Tuesday, December 28, 2010

To Whom it may Concern

This weeks installment is not a collection of random thoughts.

To whom it may concern,

You killed my uncle.

Whether through inattentive, careless driving or criminal negligence, you killed him. I did not rush to judgment the day of the accident or in the weeks and months that followed. That is until I received word on Christmas Day that the State Patrol determined you ran the red light and broadsided my uncle. The fact that the State Patrol is turning over their findings to the Carver County Attorney’s Office for possible criminal charges gave me very little solace. You killed my uncle. Blood cries out for blood.

Anger. Hatred. Disgust. These emotions came crashing down upon me like an avalanche. Perhaps I have been withholding the anger component of my grief inside. My sister said, “It changes nothing.” Maybe for her, but now, now I had someone to blame for taking Donnie away from this world. You killed my uncle. Blood cries out for blood.

My uncle Donald “Donnie” Moonen was an inspiration to me and others. He always had an encouraging  word to say and a funny story to tell. Uncle Donnie was not only a husband, father and grandfather; he was the Patriarch of the Moonen Clan. He served our nation’s military and locally as a volunteer firefighter. He volunteered his time for charity organizations. He taught my cousins and me how to play cribbage and poker. He made the best-grilled pork loin it has ever been my pleasure to enjoy. Rarely was he angry and even then, never more than a moment. He was a Paragon of what it means to be a loving and caring human being. In many ways, I wish I could be more like him. I wish I were going to see him this weekend at the Moonen Clan Christmas, but I am not, you killed him. Blood cries out for blood.

My Insomnia kicked into high gear and gave me plenty of time to think. I learned who you are, but I do not know much about you. Honestly, I am not sure I care. I really did not appreciate your social networking post expressing concern over totaling your truck.

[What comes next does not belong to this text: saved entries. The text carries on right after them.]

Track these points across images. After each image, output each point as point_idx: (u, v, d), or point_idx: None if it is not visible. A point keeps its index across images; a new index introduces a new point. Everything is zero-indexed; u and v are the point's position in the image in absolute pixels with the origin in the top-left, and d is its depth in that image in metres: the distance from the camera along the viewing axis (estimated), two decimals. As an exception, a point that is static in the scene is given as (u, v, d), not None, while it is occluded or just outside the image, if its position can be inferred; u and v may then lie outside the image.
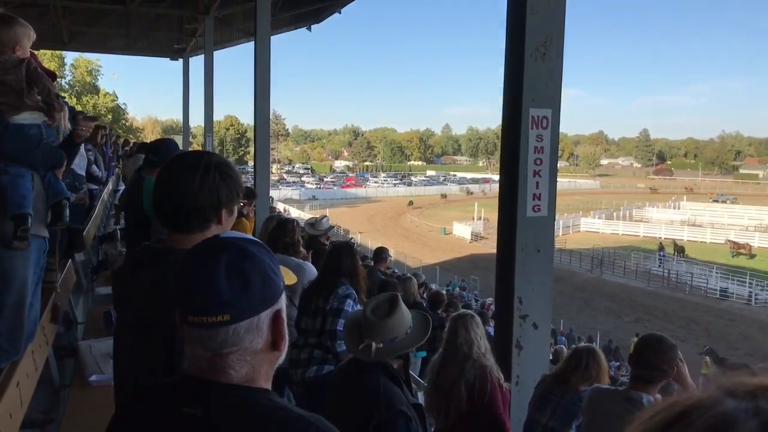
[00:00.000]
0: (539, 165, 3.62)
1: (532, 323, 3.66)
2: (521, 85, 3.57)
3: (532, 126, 3.59)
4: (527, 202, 3.62)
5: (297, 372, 4.03)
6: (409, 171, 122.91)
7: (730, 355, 25.21)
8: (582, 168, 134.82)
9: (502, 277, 3.80)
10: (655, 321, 30.33)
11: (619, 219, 58.82)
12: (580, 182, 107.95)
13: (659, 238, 49.72)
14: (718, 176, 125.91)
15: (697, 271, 38.53)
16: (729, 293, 34.87)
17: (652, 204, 67.64)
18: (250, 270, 1.18)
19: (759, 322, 30.62)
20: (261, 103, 10.60)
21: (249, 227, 6.34)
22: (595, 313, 31.21)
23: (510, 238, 3.68)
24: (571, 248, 45.07)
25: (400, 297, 2.79)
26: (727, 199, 78.32)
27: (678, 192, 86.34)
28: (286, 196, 71.97)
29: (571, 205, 68.01)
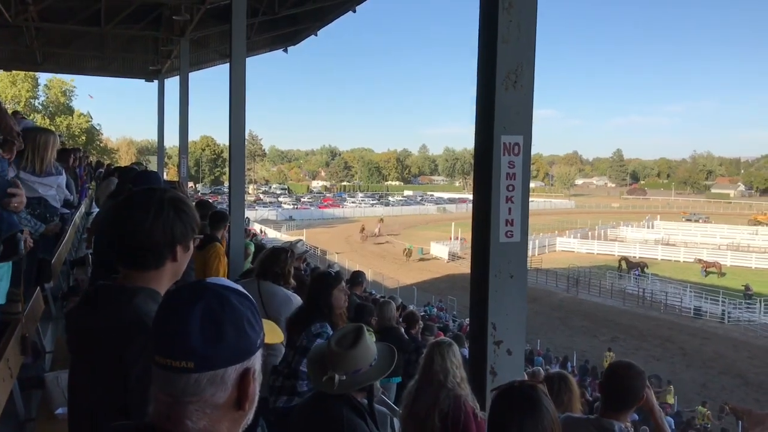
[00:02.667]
0: (511, 191, 3.65)
1: (507, 349, 3.66)
2: (492, 112, 3.60)
3: (504, 152, 3.61)
4: (500, 227, 3.64)
5: (271, 399, 3.98)
6: (387, 191, 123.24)
7: (703, 374, 25.49)
8: (557, 188, 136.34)
9: (476, 303, 3.81)
10: (631, 340, 30.57)
11: (594, 238, 59.41)
12: (555, 202, 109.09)
13: (634, 257, 50.25)
14: (690, 195, 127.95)
15: (672, 290, 38.98)
16: (703, 312, 35.28)
17: (626, 223, 68.44)
18: (226, 321, 1.14)
19: (732, 340, 30.97)
20: (236, 124, 10.55)
21: (223, 251, 6.28)
22: (571, 332, 31.35)
23: (483, 264, 3.69)
24: (547, 268, 45.34)
25: (365, 328, 2.78)
26: (700, 218, 79.56)
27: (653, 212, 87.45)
28: (263, 216, 71.64)
29: (547, 224, 68.52)
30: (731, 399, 21.30)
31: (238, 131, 10.72)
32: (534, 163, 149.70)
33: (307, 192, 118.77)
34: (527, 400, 2.20)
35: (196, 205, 8.91)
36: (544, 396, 2.26)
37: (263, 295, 4.58)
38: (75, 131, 63.71)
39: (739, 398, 22.33)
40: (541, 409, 2.18)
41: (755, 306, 35.31)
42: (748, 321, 34.28)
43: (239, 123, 10.68)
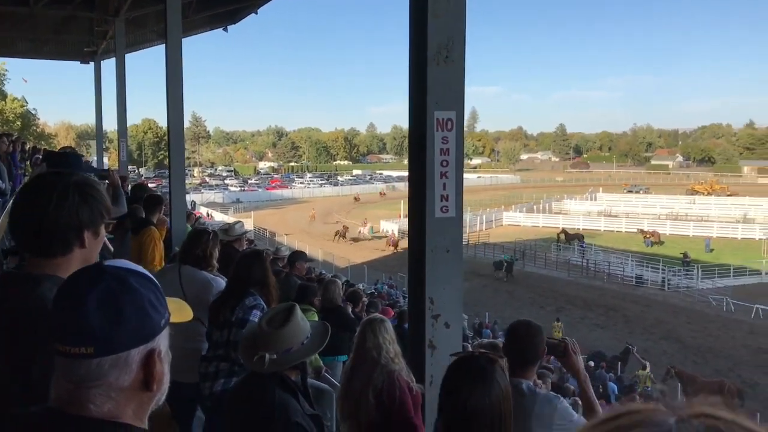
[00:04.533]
0: (446, 166, 3.67)
1: (444, 322, 3.71)
2: (425, 88, 3.61)
3: (437, 128, 3.63)
4: (435, 203, 3.67)
5: (206, 386, 3.94)
6: (336, 171, 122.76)
7: (644, 339, 26.39)
8: (503, 163, 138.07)
9: (414, 279, 3.84)
10: (576, 310, 31.40)
11: (539, 212, 60.56)
12: (501, 177, 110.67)
13: (578, 229, 51.50)
14: (631, 167, 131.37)
15: (614, 260, 40.13)
16: (644, 280, 36.48)
17: (570, 196, 69.93)
18: (126, 304, 1.13)
19: (672, 306, 32.13)
20: (174, 106, 10.32)
21: (158, 235, 6.16)
22: (519, 304, 31.99)
23: (420, 240, 3.72)
24: (494, 242, 46.12)
25: (298, 307, 2.77)
26: (640, 189, 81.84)
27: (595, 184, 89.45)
28: (209, 199, 70.57)
29: (494, 199, 69.57)
30: (671, 363, 22.10)
31: (177, 113, 10.50)
32: (480, 140, 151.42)
33: (254, 174, 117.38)
34: (480, 370, 2.23)
35: (133, 188, 8.73)
36: (500, 370, 2.28)
37: (183, 279, 4.47)
38: (9, 116, 61.22)
39: (679, 361, 23.18)
40: (492, 382, 2.20)
41: (693, 273, 36.69)
42: (686, 287, 35.64)
43: (177, 105, 10.45)
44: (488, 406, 2.17)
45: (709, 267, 37.52)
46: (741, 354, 25.28)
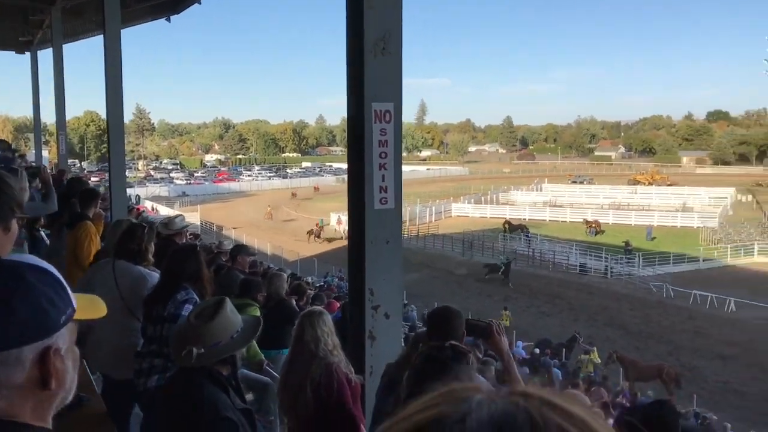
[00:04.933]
0: (384, 158, 3.70)
1: (384, 313, 3.74)
2: (362, 80, 3.62)
3: (376, 120, 3.65)
4: (374, 195, 3.69)
5: (140, 382, 3.88)
6: (284, 163, 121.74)
7: (589, 326, 27.06)
8: (452, 155, 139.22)
9: (354, 270, 3.86)
10: (523, 298, 31.98)
11: (487, 203, 61.37)
12: (450, 169, 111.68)
13: (524, 219, 52.44)
14: (575, 159, 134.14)
15: (559, 249, 41.00)
16: (588, 268, 37.40)
17: (516, 187, 71.06)
18: (18, 300, 1.09)
19: (615, 294, 33.04)
20: (113, 98, 10.07)
21: (94, 230, 6.01)
22: (467, 294, 32.39)
23: (359, 231, 3.74)
24: (443, 233, 46.53)
25: (228, 301, 2.75)
26: (584, 180, 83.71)
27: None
28: (154, 193, 69.15)
29: (443, 191, 70.15)
30: (615, 348, 22.74)
31: (116, 105, 10.25)
32: (429, 132, 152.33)
33: (201, 167, 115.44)
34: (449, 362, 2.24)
35: (68, 182, 8.48)
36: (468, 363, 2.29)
37: (117, 273, 4.39)
38: (-61, 109, 58.66)
39: (622, 347, 23.85)
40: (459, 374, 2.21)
41: (634, 260, 37.79)
42: (628, 274, 36.67)
43: (116, 97, 10.20)
44: None
45: (650, 255, 38.68)
46: (680, 338, 26.19)
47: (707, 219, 49.80)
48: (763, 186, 69.55)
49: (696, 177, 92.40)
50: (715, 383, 21.81)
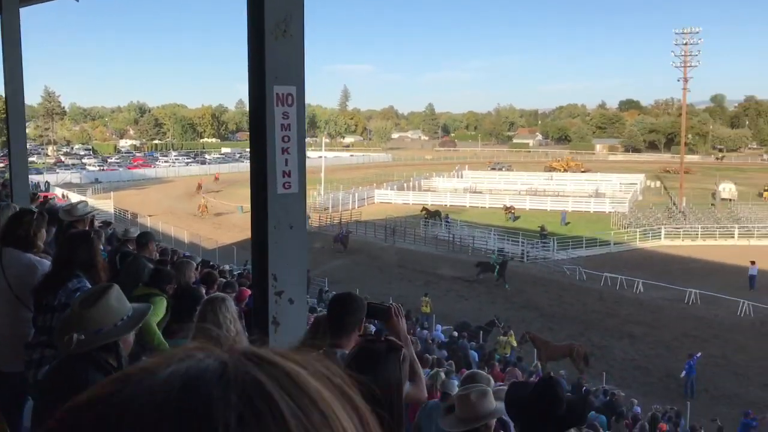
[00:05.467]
0: (287, 142, 3.64)
1: (288, 299, 3.70)
2: (263, 62, 3.55)
3: (277, 103, 3.59)
4: (277, 179, 3.63)
5: (31, 373, 3.72)
6: (203, 149, 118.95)
7: (506, 309, 27.81)
8: (375, 142, 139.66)
9: (257, 255, 3.79)
10: (443, 283, 32.52)
11: (409, 189, 61.95)
12: (373, 156, 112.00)
13: (445, 205, 53.30)
14: (495, 146, 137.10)
15: (478, 234, 41.90)
16: (505, 252, 38.36)
17: (438, 174, 72.01)
18: None
19: (531, 277, 34.08)
20: (12, 79, 9.53)
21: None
22: (389, 279, 32.68)
23: (262, 216, 3.68)
24: (366, 219, 46.76)
25: (117, 288, 2.67)
26: (503, 166, 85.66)
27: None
28: (65, 180, 66.26)
29: (366, 178, 70.33)
30: (531, 330, 23.50)
31: (16, 87, 9.71)
32: (352, 118, 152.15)
33: (115, 152, 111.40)
34: (380, 356, 2.21)
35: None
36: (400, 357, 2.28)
37: (4, 261, 4.18)
38: None
39: (536, 328, 24.66)
40: (388, 368, 2.19)
41: (549, 245, 39.09)
42: (543, 258, 37.93)
43: (16, 78, 9.65)
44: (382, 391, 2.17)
45: (564, 239, 40.11)
46: (592, 319, 27.31)
47: (618, 204, 51.95)
48: (671, 172, 72.94)
49: (608, 164, 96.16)
50: (623, 361, 22.90)
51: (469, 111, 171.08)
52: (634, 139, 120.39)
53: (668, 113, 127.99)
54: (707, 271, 34.62)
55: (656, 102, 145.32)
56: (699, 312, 27.27)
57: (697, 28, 56.10)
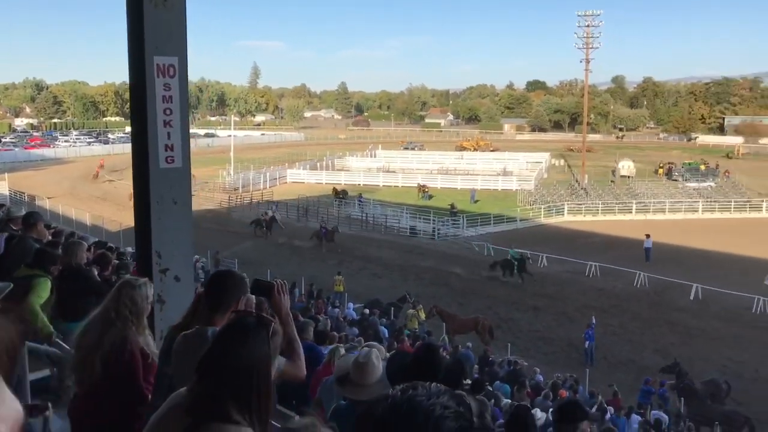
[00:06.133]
0: (169, 115, 3.53)
1: (174, 276, 3.62)
2: (142, 31, 3.42)
3: (158, 74, 3.47)
4: (159, 153, 3.53)
5: None
6: (106, 128, 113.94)
7: (417, 285, 28.24)
8: (287, 121, 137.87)
9: (140, 232, 3.68)
10: (357, 262, 32.63)
11: (322, 169, 61.67)
12: (285, 135, 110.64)
13: (359, 184, 53.45)
14: (408, 125, 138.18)
15: (390, 213, 42.30)
16: (417, 230, 38.97)
17: (352, 153, 71.94)
18: None
19: (441, 254, 34.72)
20: None
21: None
22: (301, 260, 32.49)
23: (144, 191, 3.57)
24: (278, 199, 46.23)
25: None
26: (416, 146, 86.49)
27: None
28: (-47, 161, 62.06)
29: (278, 157, 69.41)
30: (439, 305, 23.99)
31: None
32: (263, 96, 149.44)
33: (10, 131, 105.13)
34: (247, 330, 2.17)
35: None
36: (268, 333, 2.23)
37: None
38: None
39: (446, 303, 25.19)
40: (255, 344, 2.15)
41: (459, 222, 39.96)
42: (454, 235, 38.73)
43: None
44: (245, 366, 2.12)
45: (473, 216, 41.10)
46: (498, 293, 28.14)
47: (524, 182, 53.63)
48: (574, 151, 75.69)
49: (516, 143, 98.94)
50: (528, 332, 23.77)
51: (382, 90, 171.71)
52: (540, 119, 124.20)
53: (572, 94, 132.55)
54: (607, 244, 36.38)
55: (561, 83, 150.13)
56: (599, 284, 28.62)
57: (599, 11, 58.14)
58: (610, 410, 13.70)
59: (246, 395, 2.05)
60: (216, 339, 2.18)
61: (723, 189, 52.06)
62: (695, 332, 23.47)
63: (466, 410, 1.13)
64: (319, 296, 22.15)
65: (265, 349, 2.12)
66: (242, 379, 2.04)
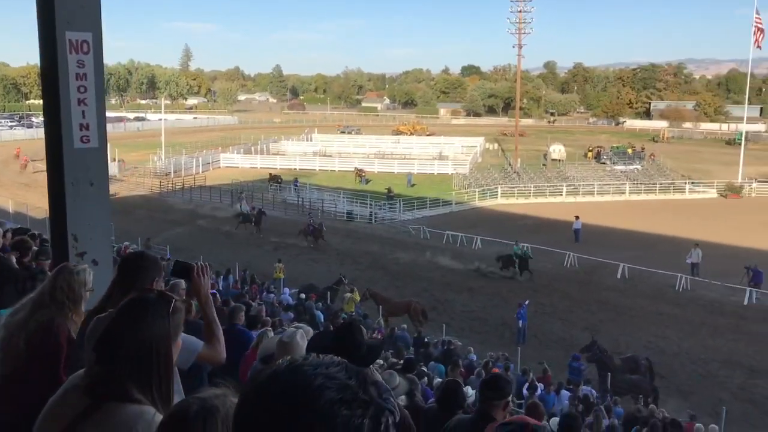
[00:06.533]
0: (84, 93, 3.40)
1: (92, 260, 3.50)
2: (52, 5, 3.27)
3: (71, 51, 3.32)
4: (73, 132, 3.39)
5: None
6: (29, 111, 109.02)
7: (354, 269, 28.31)
8: (220, 104, 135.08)
9: (54, 215, 3.54)
10: (292, 247, 32.42)
11: (257, 153, 60.86)
12: (218, 118, 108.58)
13: (295, 169, 53.05)
14: (344, 109, 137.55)
15: (327, 197, 42.18)
16: (354, 214, 38.99)
17: (287, 137, 71.17)
18: None
19: (378, 237, 34.89)
20: None
21: None
22: (235, 245, 32.09)
23: (58, 172, 3.43)
24: (211, 184, 45.45)
25: None
26: (353, 130, 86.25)
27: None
28: None
29: (211, 141, 68.10)
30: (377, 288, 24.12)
31: None
32: (195, 79, 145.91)
33: None
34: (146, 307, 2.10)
35: None
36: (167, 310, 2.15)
37: None
38: None
39: (383, 287, 25.38)
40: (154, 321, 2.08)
41: (396, 206, 40.19)
42: (390, 219, 38.95)
43: None
44: (143, 343, 2.06)
45: (409, 200, 41.43)
46: (434, 276, 28.48)
47: (460, 166, 54.26)
48: (508, 135, 76.98)
49: (452, 127, 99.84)
50: (462, 313, 24.18)
51: (318, 74, 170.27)
52: (474, 104, 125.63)
53: (506, 79, 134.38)
54: (538, 226, 37.31)
55: (495, 68, 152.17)
56: (531, 264, 29.29)
57: (531, -3, 59.09)
58: (540, 387, 14.08)
59: (146, 373, 2.00)
60: (114, 316, 2.12)
61: (649, 171, 54.01)
62: (622, 310, 24.36)
63: (358, 384, 1.10)
64: (253, 282, 21.93)
65: (165, 326, 2.07)
66: (141, 356, 1.99)
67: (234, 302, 10.35)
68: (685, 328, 22.91)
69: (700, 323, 23.32)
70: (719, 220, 38.71)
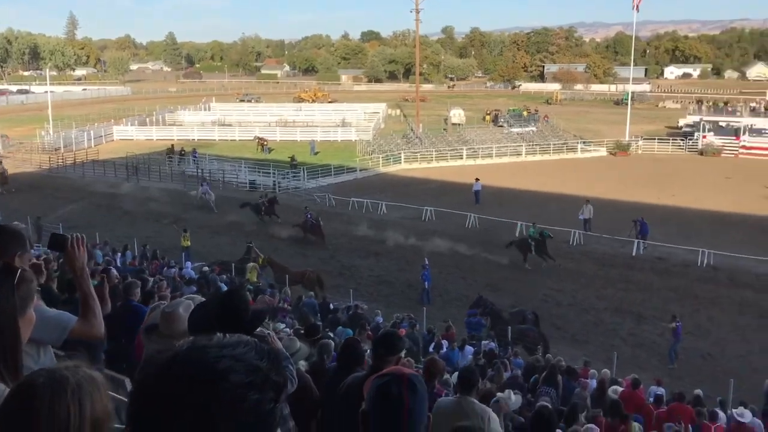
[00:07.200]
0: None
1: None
2: None
3: None
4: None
5: None
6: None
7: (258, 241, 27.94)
8: (111, 74, 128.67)
9: None
10: (193, 221, 31.60)
11: (152, 125, 58.65)
12: (109, 89, 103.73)
13: (193, 140, 51.53)
14: (243, 77, 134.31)
15: (228, 168, 41.30)
16: (257, 184, 38.38)
17: (183, 107, 68.82)
18: None
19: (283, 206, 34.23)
20: None
21: None
22: (133, 220, 31.04)
23: None
24: (104, 159, 43.55)
25: None
26: (252, 98, 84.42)
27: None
28: None
29: (102, 113, 64.99)
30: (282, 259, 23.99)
31: None
32: (83, 48, 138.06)
33: None
34: None
35: None
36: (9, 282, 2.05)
37: None
38: None
39: (288, 256, 25.34)
40: None
41: (300, 174, 39.88)
42: (295, 188, 38.65)
43: None
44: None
45: (313, 168, 41.21)
46: (340, 242, 28.60)
47: (363, 133, 54.34)
48: (409, 101, 77.57)
49: (354, 94, 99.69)
50: (369, 277, 24.50)
51: (214, 40, 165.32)
52: (375, 70, 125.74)
53: (405, 44, 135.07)
54: (441, 190, 38.09)
55: (394, 33, 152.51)
56: (434, 227, 29.92)
57: (427, -39, 59.28)
58: (445, 344, 14.54)
59: None
60: None
61: (543, 133, 55.98)
62: (520, 265, 25.35)
63: (269, 365, 1.03)
64: (155, 257, 21.31)
65: (11, 299, 2.01)
66: None
67: (131, 278, 10.05)
68: (580, 280, 24.19)
69: (593, 275, 24.68)
70: (609, 177, 40.83)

Fuck you; it is a replaceable material possession. You killed my uncle. Blood cries out for blood.

It was this morning, when I could take no more of the tumultuous emotions simmering within me, that I spoke once again with my best friend Kristy. She had already gotten me through the rough patch on Christmas day, but this morning was different. I do not know how she does it, but her words eased my anger. She quieted my mind in a way I did not think possible. It was then that I heard what my Moonen blood truly cries out for and perhaps it is Donnie’s final life lesson to me: Forgiveness.

You are someone’s brother, son, and grandson. For the remainder of your life you will have to live with the knowledge of what you have done. I do not envy you, for unless you are a sociopath, the guilt must be gnawing at your soul. And for that, not only do you have my forgiveness, but also my sympathy. You are young; I hope you learn from this experience how precious life truly is. If you go on to become half the man Uncle Donnie was you should consider yourself lucky.